Irvine, Calif., Oct. 27, 2020-The holy grail of oncologists has long been the treatment of cancer without crippling side effects, and researchers at the Lausanne University Hospital / University of Lausanne (CHUV / UNIL) of the University of California, Irvine and Switzerland may have discovered it.

In order to remove brain tumors in mice, Charles Limoli, UCI professor of radiation oncology, and Marie-Catherine Vozenin, associate professor of radiation oncology at CHUV / UNIL, used an ultra-high dose intensity of radiation therapy, bypassing main side effects typically caused by cranial irradiation. Their reports are published in Studies on Clinical Cancer.

Standard radiation therapy exposes the tumor and surrounding normal tissue to radiation for several minutes at a time, but FLASH-RT allows the same dose to be delivered in as little as 10 seconds. The pace removes many of the toxicities that typically affect survivors of cancer long after radiation therapy, greatly reducing side effects such as inflammation and cognition impairments.

The researchers fractionated the dose, as in conventional radiation therapy, and split the amount over multiple sessions. Using FLASH-RT, they found that at faster dose speeds, the same total dose of radiation administered killed brain tumors just as effectively as the conventional process.

FLASH-RT has also been used to treat lung, skin, and intestinal cancers while still avoiding many radiation-induced complications, although this study has focused on the brain. These additional experiments, including fish, mice, pigs, cats, and one human subject, have been successful in several animal types.

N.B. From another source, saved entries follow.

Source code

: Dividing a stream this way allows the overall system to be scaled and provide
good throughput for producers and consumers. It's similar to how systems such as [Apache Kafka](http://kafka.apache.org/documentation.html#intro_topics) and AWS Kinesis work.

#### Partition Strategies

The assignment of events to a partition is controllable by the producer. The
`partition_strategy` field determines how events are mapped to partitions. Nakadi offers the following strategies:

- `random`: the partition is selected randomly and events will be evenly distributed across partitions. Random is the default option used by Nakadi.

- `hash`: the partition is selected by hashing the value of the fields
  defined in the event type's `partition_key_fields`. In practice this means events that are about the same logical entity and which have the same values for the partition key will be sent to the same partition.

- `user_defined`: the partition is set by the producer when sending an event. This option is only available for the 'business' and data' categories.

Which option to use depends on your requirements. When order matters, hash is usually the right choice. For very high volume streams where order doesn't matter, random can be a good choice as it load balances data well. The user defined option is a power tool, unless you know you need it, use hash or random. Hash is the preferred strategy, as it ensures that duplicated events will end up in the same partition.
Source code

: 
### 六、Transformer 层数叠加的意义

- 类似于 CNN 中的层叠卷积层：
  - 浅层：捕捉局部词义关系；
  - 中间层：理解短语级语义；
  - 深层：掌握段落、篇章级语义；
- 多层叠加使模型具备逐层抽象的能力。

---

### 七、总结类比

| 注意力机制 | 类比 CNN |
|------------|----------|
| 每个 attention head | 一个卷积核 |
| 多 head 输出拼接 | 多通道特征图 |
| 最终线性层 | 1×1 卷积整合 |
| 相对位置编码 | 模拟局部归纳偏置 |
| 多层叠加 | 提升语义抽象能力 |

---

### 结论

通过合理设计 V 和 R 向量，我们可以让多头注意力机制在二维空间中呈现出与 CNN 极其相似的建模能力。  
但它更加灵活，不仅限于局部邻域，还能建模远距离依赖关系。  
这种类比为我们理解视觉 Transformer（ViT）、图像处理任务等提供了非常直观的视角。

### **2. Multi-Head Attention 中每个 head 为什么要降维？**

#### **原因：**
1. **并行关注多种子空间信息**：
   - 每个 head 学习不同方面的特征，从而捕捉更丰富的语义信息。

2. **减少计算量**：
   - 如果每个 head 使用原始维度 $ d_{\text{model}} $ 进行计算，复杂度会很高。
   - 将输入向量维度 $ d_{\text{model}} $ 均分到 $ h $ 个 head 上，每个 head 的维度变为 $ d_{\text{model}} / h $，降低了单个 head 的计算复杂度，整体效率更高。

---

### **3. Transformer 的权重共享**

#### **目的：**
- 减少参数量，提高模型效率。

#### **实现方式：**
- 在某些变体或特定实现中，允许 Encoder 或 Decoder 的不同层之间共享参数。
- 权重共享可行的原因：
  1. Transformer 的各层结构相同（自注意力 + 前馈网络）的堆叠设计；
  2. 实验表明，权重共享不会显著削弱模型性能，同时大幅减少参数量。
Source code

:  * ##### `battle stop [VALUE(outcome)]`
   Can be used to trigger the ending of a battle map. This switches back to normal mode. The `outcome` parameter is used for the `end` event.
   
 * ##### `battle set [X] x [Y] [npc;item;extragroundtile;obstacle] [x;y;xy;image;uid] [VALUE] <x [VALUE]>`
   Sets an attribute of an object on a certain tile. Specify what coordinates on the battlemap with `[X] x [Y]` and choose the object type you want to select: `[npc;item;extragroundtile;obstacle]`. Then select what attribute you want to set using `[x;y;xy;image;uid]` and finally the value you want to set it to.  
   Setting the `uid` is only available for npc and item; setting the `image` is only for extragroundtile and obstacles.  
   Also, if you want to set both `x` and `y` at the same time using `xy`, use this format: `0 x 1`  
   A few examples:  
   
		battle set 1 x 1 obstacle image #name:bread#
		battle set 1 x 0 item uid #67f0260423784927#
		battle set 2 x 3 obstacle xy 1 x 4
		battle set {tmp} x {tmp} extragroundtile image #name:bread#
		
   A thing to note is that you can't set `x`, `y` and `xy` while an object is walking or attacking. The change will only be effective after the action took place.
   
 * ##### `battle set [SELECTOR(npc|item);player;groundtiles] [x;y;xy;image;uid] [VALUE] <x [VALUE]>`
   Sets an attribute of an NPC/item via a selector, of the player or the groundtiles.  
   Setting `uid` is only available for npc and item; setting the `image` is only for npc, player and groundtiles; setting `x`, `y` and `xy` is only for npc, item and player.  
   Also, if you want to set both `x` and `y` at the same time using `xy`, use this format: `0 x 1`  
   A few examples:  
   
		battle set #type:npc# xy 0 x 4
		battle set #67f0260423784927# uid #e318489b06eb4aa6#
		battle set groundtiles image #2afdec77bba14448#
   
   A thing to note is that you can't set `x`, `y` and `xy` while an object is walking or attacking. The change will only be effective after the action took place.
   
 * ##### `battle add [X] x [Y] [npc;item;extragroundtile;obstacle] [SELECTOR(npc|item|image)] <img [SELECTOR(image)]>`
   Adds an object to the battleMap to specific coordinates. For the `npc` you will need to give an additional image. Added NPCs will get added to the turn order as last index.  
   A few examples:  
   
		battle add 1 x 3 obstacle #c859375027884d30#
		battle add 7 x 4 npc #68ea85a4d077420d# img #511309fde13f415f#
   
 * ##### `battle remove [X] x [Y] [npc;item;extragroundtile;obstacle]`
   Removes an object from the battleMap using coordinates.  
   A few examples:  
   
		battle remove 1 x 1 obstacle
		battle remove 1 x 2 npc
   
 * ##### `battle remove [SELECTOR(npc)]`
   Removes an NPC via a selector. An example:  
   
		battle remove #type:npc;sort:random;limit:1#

Now that researchers have confirmed that the approach works, groups are designing devices around the world that would make FLASH technology usable in clinics. In the U.S. and Europe, one system awaits approval, and Vozenin aims to use it early next year in two clinical trials at CHUV.

She and Limoli are, meanwhile, exploring the processes behind the beneficial effects of FLASH-RT to better understand how the technology functions.